Chapter 4: Motive and Mystery
We called the Ohio police and pulled up Emily’s case file. In 2005, on July 1, Emily Chen drowned in a river a mile from her school. The scene and autopsy both said it was an accident.
I scanned the photocopied reports—bad photos, blurred signatures. She was found by a jogger, backpack still on. The river was swollen from summer storms, the banks slippery. The coroner wrote ‘accidental drowning’ in thick blue ink.
“Investigative tech in 2005 wasn’t what it is now. Maybe there was something off in that case.”
Lisa sat back, arms crossed. “No security cameras, no DNA database. If there was foul play, it would’ve been easy to miss.”
Lisa shook her head. “It’s been too long. That case was closed, and in July 2005, David Harper and Susan were out of the country. Their families had no connection to the Chens.”
We checked travel records—Susan and David were in France for a conference. There wasn’t even a six-degrees connection. Our theory fell apart fast.
So what was Eric’s motive?
I scribbled circles on the whiteboard. Revenge? No. Money? No. Lust? Definitely not.
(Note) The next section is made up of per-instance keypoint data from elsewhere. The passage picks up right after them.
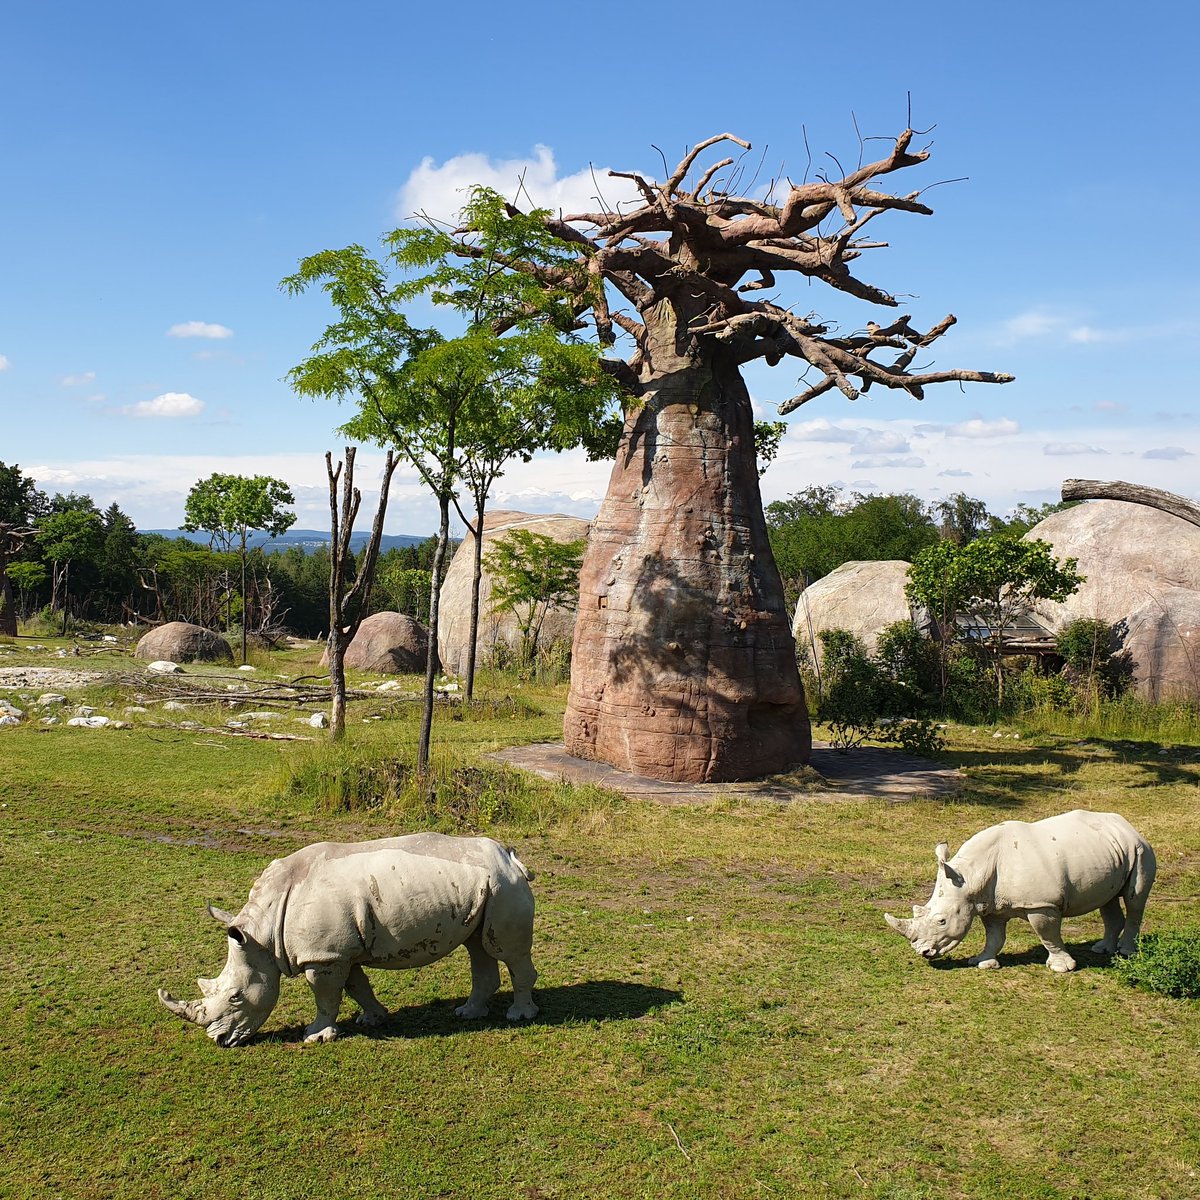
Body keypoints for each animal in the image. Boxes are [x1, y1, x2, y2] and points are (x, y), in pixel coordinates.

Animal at [158, 833, 538, 1047]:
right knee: (478, 947)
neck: (262, 936)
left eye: (236, 997)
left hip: (504, 886)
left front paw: (315, 1036)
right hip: (484, 887)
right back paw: (468, 1014)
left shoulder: (322, 956)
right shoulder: (336, 951)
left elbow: (325, 996)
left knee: (506, 951)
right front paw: (373, 1020)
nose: (219, 1041)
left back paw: (518, 1016)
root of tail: (510, 857)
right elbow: (357, 987)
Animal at [884, 810, 1155, 972]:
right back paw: (1102, 949)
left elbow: (1048, 935)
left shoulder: (1042, 904)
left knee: (1135, 900)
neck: (970, 877)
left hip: (1140, 849)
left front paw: (1061, 968)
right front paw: (982, 962)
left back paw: (1126, 952)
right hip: (1109, 851)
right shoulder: (990, 905)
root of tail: (1127, 825)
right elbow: (994, 936)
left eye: (941, 921)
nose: (923, 952)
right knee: (1107, 901)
Every path led back to nowhere.
If it was revenge, Eric’s parents both died of illness in Michigan, nothing to do with the Harpers.
Lisa read the obituaries out loud: cancer, then a stroke. No suspicious circumstances, no hidden enemies. The Harpers were still clean.
After the murders, Eric took valuables and cash from the Harper home. But his parents left him an inheritance—he wasn’t hurting for money.
His bank account was healthy, no gambling debts, no weird withdrawals. The jewelry never turned up at pawn shops or online—he just took it and vanished. Another dead end.
Lust? Not likely. Susan Harper was over forty, and Eric wasn’t bad-looking or broke—he wouldn’t have trouble finding a girlfriend.
Lisa snorted, “He’s got better hair than my last boyfriend.” We laughed, but the room stayed cold.
Not for money, not for revenge, not for lust, not random.
The textbook motives didn’t fit. The puzzle pieces belonged to different puzzles.
If he hadn’t saved Rachel and left a witness, no one would’ve ever traced the murders back to him. It would’ve been a perfect crime.
That haunted me. One act of kindness—if you could call it that—was all it took to unravel everything. Otherwise, he would’ve been a ghost, gone before sunrise.
Lisa had a sudden thought: “Maybe he wanted to make bigger headlines. Remember that case three years ago? The guy confessed, then took it all back in court.”
She meant the West Loop Strangler—famous for fake confessions, loved the spotlight. That case gave everyone in Chicago a migraine for months.
I nodded. “Yeah. The chief chewed us out for weeks.”
He threatened to make us walk the beat for a year. The press wouldn’t let it go. Still, Eric didn’t seem like the type to bask in the attention.
But Eric wasn’t like that.
He barely looked at the cameras, refused all interviews, signed the confession and went silent. No grandstanding, no drama.
Lisa shrugged. “That’s it. We’re out of options. Guess we’ll find out at trial.”
She closed her notebook and stared out the window, the last streaks of sunset painting the blinds. There was nothing left to do but wait for the court date.
On November 20, at the first hearing, Eric Chen was sentenced to death. He didn’t take back his confession or appeal.
The gavel hit the bench, and that was that. The courtroom was half-empty. Eric barely blinked as the judge read the sentence. It was like he’d already served his time before he walked in the door.
Case closed, or so it seemed.
We filled out the paperwork, boxed up the evidence, and tried to shake it off. But cases like this don’t let go—they stick to you, even when you’re off the clock.